Second, create an optimizer.

optimizer <- optim_adam(model$parameters)

And third, the biggest chunk: In each epoch, iterate over training batches as well as validation batches, performing backpropagation when working on the former, while just passively reporting losses when processing the latter.

For clarity, we pack training logic and validation logic each into their own functions. train_batch() and valid_batch() will be called from inside loops over the respective batches. Those loops, in turn, will be executed for every epoch.

While train_batch() and valid_batch(), per se, trigger the usual actions in the usual order, note the device placement calls: For the model to be able to take in the data, they have to live on the same device. Then, for mean-squared-error computation to be possible, the target tensors need to live there as well.

train_batch <- function(b) {
  optimizer$zero_grad()
  output <- model(b[[1]]$to(device = device))
  target <- b[[2]]$to(device = device)

  loss <- nn_mse_loss(output, target)
  loss$backward()
  optimizer$step()

  loss$item()
}

valid_batch <- function(b) {
  output <- model(b[[1]]$to(device = device))
  target <- b[[2]]$to(device = device)

  loss <- nn_mse_loss(output, target)
  loss$item()
}

The loop over epochs contains two lines that deserve special attention: model$train() and model$eval().
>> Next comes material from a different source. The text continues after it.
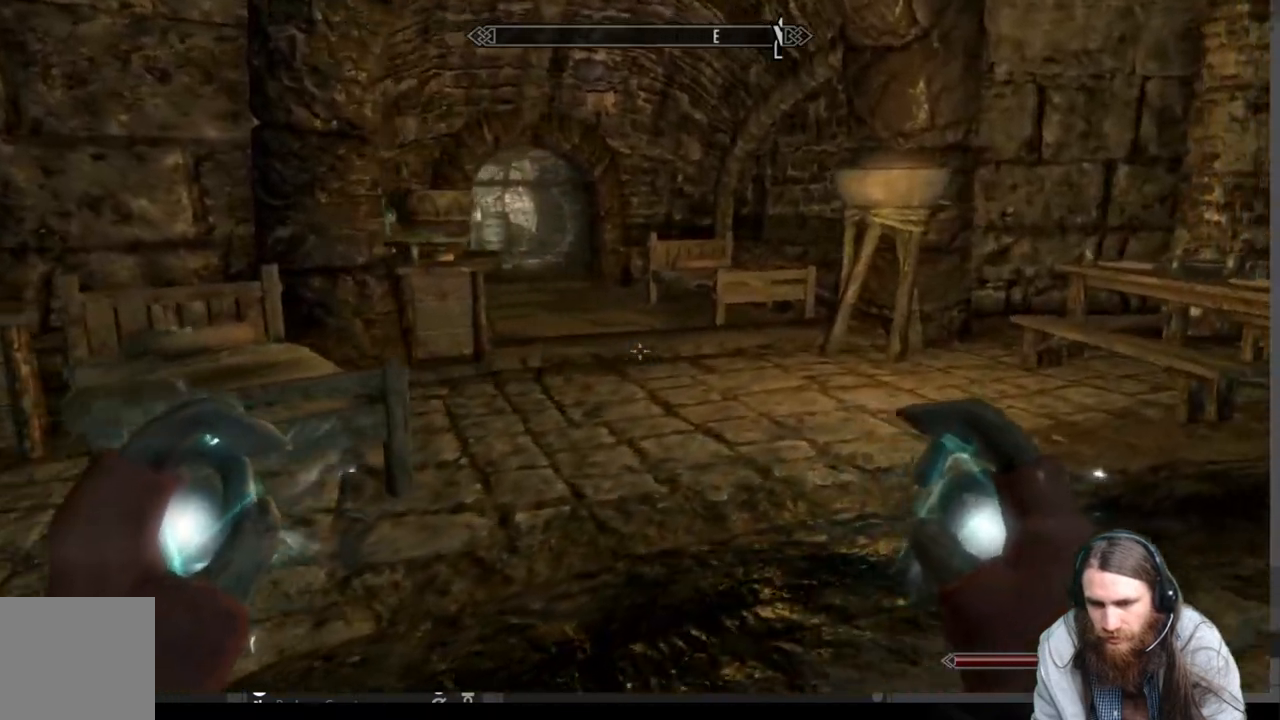
{"buttons": [], "left_stick": "up", "right_stick": "right", "events": [[333, "right_stick", "right"], [450, "left_stick", "up"]]}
The former instructs torch to put the model in training mode; the latter does the opposite. With the simple model we’re using here, it wouldn’t be a problem if you forgot those calls; however, when later we’ll be using regularization layers like nn_dropout() and nn_batch_norm2d(), calling these methods in the correct places is essential. This is because these layers behave differently during evaluation and training.

num_epochs <- 200

for (epoch in 1:num_epochs) {
  model$train()
  train_loss <- c()

  # use coro::loop() for stability and performance
  coro::loop(for (b in train_dl) {
    loss <- train_batch(b)
    train_loss <- c(train_loss, loss)
  })

  cat(sprintf(
    "\nEpoch %d, training: loss: %3.5f \n",
    epoch, mean(train_loss)
  ))

  model$eval()
  valid_loss <- c()

  # disable gradient tracking to reduce memory usage
  with_no_grad({ 
    coro::loop(for (b in valid_dl) {
      loss <- valid_batch(b)
      valid_loss <- c(valid_loss, loss)
    })  
  })
  
  cat(sprintf(
    "\nEpoch %d, validation: loss: %3.5f \n",
    epoch, mean(valid_loss)
  ))
}

This completes our walk-through of manual training, and should have made more concrete my assertion that using luz significantly reduces the potential for casual (e.g., copy-paste) errors.